Paischer (überlegt kurz): Eigentlich gibt es nichts, was ich bereue. Wenn es noch jünger wäre, würde ich ihm wahrscheinlich raten, dass es etwas früher für einige Wochen nach Japan gehen sollte, um einfach die Grundtechniken besser zu erlernen. Ich habe jetzt erst so richtig mitbekommen, wie es dort funktioniert. Es ist unglaublich: In Japan können Acht-, Neun-Jährige Techniken, bei denen sich bei uns manch Erwachsener schwer tut. Davon abgesehen waren rückblickend auch einige harte Entscheidungen dabei. Aber als Spitzensportler musst du harte Entscheidungen treffen.

LAOLA1: Zum Beispiel?

Paischer: Auch wenn es gerade läuft, etwas am System zu ändern. Fußball ist ein Paradebeispiel dafür: Es gibt Top-Klubs, die dennoch alle drei, vier Jahre den Trainer wechseln, weil du einfach neue Reize brauchst. Das waren nicht immer einfache Entscheidungen, weil du oft Menschen vor den Kopf stoßen musstest, die dir sehr, sehr wichtig waren. Schlussendlich ist es mir gelungen, am Karriereende mit allen ein super Verhältnis zu haben. Das ist mir sehr wichtig, weil es zeigt, dass du auch als Mensch etwas richtig gemacht hast. Darum wollte ich auch bei meinem offiziellen Abschied unbedingt ein Foto mit allen dort Anwesenden haben, weil sie alle ein Mosaik-Steinchen zu meiner Karriere beigetragen haben.
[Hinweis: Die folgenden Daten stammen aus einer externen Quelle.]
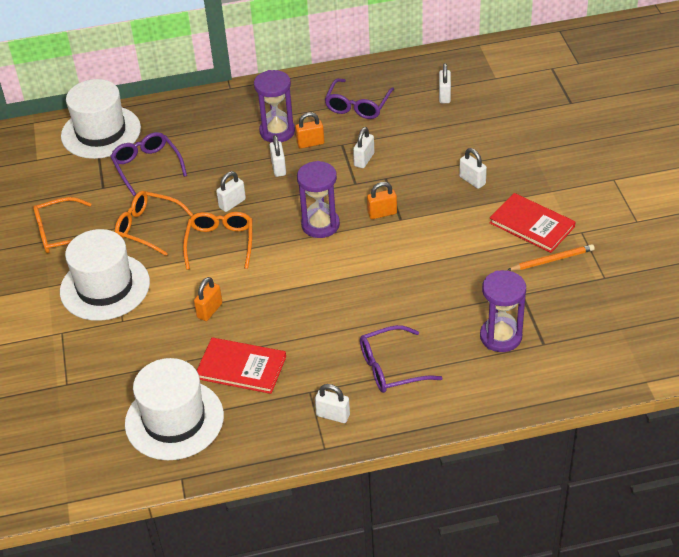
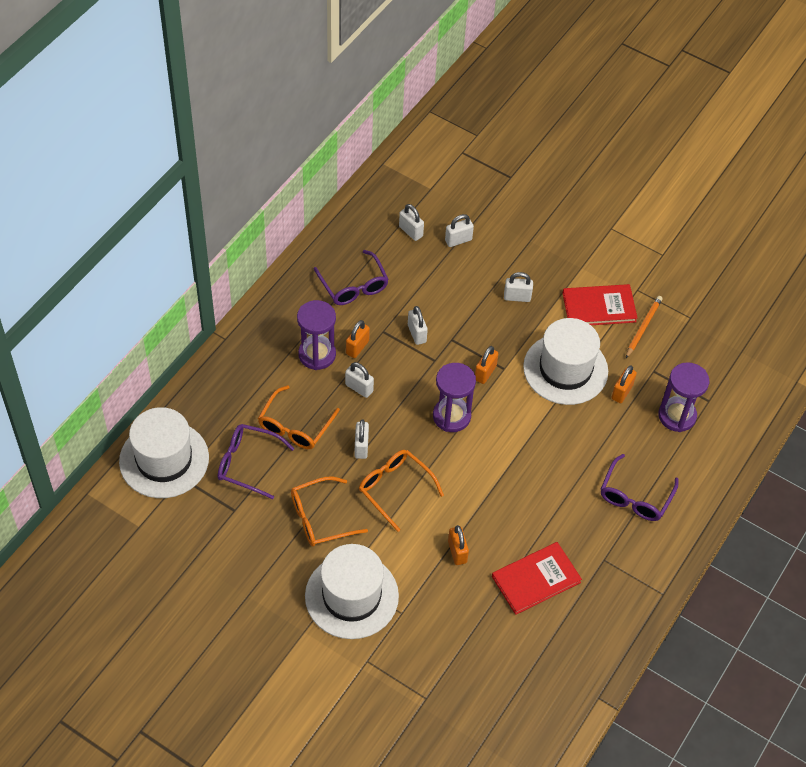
camera: 50 degrees left, 10 degrees up
(61, 233) = (253, 578): orange glasses -> orange glasses (295, 426)
(174, 420) = (539, 659): white hat -> white hat (565, 369)
(333, 415) = (640, 564): white padlock -> white padlock (458, 240)
(475, 291) = (622, 392): none -> orange padlock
LAOLA1: Deinen größten Erfolg hast du schon verraten, aber was war deine größte Niederlage?

Paischer: Ob es die größte war, weiß ich nicht, die wichtigste war jedenfalls jene bei Olympia in Athen (Erstrunden-Aus; Anm.), weil ich bis dahin keine echte Niederlage in meinem Sportlerleben hatte. Da habe ich dann erst richtig verstanden, wie die Sportwelt funktioniert, was mir später geholfen hat, immer auf dem Boden zu bleiben. Und aus Misserfolgen lernst du letztlich ohnehin mehr als aus Siegen.